Supplied material>
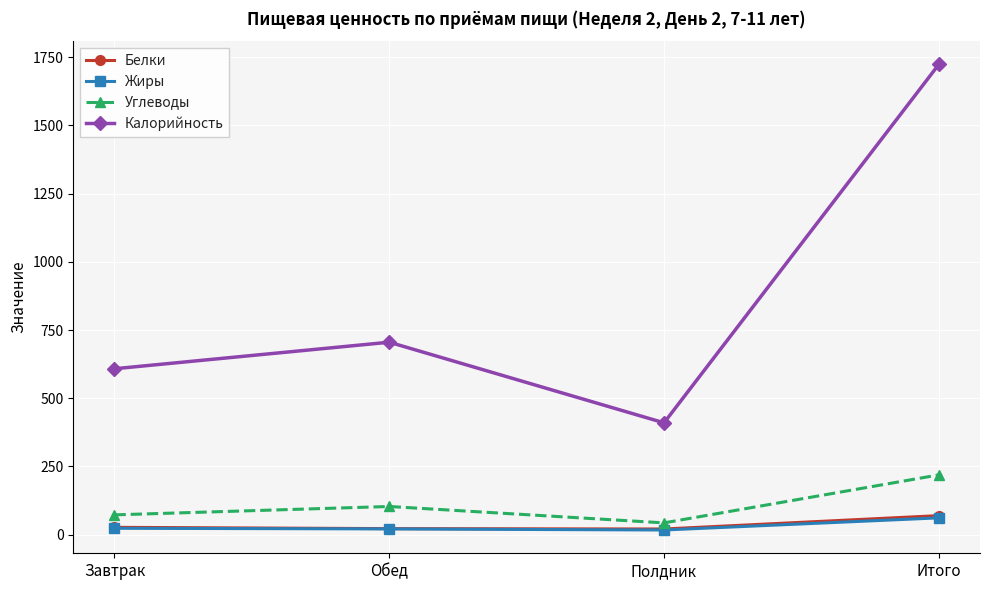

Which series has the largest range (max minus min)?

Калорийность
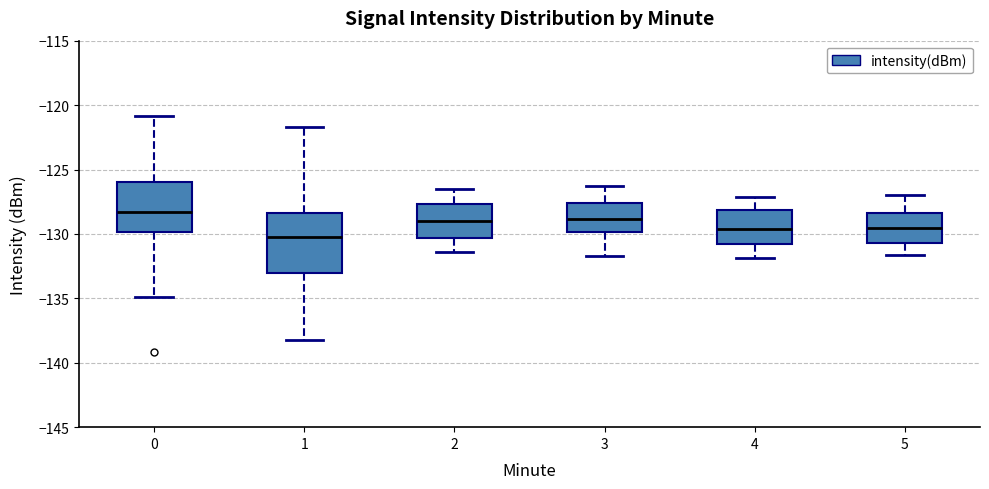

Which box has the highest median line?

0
--
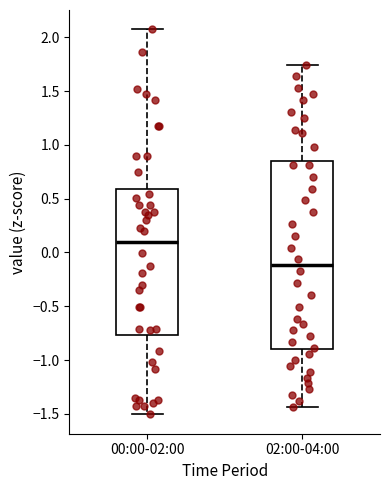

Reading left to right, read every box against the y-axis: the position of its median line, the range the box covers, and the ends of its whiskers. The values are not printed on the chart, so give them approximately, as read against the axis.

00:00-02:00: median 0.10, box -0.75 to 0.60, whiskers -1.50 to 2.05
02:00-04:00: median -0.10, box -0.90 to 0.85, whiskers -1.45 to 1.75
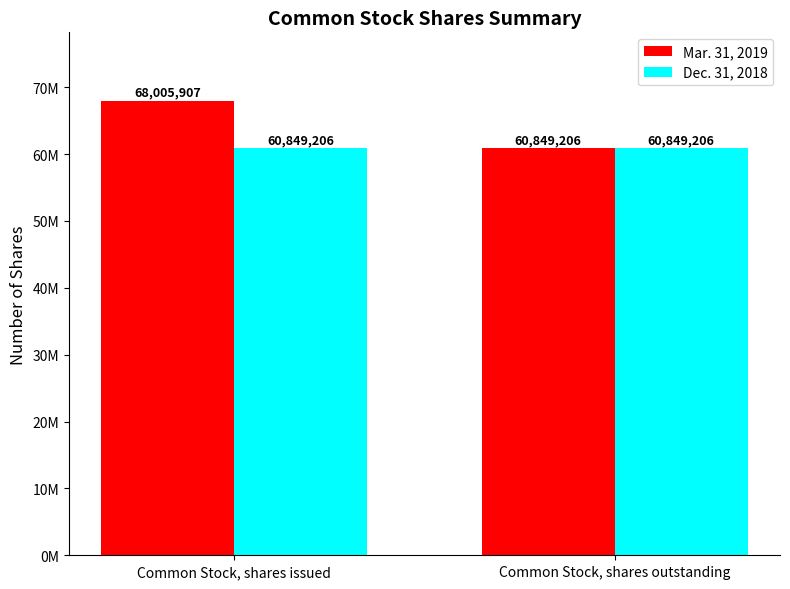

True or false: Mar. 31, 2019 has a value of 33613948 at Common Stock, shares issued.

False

What the exercise asks> Reproduce the entries from the line containing "Which series has" down to the line containing "Which box has the highest median line?", including both of those lines, with every line unchanged. Leave the pictures out.

Answer to this exercise>
Which series has the largest range (max minus min)?

Калорийность

Which box has the highest median line?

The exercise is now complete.